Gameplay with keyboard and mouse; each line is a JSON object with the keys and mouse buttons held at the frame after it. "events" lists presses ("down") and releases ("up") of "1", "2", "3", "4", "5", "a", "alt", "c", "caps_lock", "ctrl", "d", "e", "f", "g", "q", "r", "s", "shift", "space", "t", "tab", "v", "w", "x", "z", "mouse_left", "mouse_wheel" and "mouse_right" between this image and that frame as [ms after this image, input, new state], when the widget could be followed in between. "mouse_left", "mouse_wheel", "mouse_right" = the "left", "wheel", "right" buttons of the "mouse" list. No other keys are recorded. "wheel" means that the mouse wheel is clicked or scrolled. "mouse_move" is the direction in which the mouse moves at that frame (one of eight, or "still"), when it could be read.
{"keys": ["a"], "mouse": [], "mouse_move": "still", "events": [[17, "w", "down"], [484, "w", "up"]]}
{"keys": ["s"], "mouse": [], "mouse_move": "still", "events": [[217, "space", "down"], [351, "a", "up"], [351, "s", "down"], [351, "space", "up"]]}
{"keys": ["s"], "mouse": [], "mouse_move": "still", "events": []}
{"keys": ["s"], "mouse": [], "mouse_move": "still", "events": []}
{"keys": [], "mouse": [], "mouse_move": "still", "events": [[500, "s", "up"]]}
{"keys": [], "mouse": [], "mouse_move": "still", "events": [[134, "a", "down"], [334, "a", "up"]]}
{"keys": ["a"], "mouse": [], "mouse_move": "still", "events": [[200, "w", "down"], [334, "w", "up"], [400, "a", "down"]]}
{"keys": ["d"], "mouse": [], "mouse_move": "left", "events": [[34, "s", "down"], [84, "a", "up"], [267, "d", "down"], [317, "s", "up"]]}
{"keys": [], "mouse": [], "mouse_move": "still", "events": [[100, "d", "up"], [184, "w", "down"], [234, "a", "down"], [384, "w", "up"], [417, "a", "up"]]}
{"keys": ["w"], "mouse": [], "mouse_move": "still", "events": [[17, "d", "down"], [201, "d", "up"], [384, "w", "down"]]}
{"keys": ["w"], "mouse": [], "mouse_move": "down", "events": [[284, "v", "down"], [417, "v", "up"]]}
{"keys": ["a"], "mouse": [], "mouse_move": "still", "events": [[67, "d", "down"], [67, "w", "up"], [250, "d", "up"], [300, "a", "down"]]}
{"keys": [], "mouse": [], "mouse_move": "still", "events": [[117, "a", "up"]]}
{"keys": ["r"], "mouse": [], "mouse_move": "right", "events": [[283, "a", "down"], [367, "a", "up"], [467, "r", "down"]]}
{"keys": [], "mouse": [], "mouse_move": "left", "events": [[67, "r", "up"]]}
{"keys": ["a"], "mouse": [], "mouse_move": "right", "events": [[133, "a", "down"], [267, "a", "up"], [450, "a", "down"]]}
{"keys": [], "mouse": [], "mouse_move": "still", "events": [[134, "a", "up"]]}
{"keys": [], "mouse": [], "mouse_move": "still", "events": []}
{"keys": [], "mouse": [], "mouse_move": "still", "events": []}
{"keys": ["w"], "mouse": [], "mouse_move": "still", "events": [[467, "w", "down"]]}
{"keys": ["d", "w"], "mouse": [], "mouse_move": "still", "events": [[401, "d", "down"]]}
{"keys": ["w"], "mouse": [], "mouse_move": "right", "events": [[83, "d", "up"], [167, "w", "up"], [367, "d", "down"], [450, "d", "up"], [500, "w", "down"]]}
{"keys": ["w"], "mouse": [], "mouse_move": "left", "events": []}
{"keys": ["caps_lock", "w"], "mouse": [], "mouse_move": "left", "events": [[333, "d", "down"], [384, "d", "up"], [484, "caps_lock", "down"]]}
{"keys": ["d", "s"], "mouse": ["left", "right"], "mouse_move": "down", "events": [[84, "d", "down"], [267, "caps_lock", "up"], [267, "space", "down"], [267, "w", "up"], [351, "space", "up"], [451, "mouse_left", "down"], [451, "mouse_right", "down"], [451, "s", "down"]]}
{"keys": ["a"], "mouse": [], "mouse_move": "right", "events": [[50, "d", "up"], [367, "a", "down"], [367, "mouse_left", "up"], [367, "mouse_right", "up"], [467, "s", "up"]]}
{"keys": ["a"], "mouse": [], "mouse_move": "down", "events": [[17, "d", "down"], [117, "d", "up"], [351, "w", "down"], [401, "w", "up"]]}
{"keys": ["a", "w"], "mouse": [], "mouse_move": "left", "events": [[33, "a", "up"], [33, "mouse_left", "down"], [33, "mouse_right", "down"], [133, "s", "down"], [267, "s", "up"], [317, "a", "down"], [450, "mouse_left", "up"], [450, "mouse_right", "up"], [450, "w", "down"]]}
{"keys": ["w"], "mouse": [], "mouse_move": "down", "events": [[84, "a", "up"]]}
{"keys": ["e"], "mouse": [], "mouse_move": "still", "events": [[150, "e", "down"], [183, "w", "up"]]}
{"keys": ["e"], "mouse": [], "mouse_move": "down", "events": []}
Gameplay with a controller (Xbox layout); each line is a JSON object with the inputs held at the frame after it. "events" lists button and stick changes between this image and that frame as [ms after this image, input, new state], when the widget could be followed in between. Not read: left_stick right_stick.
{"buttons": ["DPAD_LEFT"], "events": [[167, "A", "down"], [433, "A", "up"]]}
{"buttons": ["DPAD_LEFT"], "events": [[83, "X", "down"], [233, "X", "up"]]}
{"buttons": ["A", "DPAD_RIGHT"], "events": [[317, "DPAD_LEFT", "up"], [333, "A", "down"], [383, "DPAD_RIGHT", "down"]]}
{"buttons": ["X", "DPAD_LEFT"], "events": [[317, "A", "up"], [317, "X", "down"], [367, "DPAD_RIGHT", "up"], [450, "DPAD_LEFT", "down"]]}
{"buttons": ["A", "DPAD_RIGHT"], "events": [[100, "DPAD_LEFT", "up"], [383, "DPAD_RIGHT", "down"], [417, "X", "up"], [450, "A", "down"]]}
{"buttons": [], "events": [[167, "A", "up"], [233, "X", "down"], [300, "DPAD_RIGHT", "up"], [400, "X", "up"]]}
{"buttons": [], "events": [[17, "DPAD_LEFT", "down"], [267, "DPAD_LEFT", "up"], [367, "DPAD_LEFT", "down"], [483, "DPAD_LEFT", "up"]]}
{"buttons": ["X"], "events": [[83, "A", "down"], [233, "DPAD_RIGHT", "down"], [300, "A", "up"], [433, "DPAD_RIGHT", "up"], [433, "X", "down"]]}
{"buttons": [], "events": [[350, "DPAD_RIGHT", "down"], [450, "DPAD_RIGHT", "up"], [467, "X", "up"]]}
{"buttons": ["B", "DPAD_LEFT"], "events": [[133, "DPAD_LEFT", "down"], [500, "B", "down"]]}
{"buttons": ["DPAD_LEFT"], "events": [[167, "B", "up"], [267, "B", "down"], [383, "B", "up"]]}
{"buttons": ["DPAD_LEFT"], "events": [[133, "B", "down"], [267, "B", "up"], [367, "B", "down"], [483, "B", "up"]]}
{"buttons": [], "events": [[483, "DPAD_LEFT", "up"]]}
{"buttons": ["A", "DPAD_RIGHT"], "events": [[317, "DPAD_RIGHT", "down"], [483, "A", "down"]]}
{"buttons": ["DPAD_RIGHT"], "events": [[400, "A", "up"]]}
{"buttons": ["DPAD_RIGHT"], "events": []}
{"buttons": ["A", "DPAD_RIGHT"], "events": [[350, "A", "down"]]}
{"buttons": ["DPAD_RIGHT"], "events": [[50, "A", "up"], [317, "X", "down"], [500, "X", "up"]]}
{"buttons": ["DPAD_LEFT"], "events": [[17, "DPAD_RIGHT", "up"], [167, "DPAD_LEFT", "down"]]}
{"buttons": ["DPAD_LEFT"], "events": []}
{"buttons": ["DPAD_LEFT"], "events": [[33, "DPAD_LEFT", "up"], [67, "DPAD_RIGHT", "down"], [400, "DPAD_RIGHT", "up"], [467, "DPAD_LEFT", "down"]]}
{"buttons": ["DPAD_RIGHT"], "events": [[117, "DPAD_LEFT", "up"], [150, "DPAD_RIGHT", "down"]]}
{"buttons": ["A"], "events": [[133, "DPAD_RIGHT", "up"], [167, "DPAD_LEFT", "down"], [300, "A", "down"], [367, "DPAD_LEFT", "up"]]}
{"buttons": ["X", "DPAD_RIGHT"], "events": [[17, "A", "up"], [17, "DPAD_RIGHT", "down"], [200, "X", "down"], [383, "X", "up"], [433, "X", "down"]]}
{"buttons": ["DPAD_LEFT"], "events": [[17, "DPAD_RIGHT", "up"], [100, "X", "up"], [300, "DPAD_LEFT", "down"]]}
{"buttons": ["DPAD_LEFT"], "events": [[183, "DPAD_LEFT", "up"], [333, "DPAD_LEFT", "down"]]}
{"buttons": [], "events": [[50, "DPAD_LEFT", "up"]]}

Description of the task: Check each line of the data for the string "held" and state how many lines contain it, without any other output.

Exercise output: 2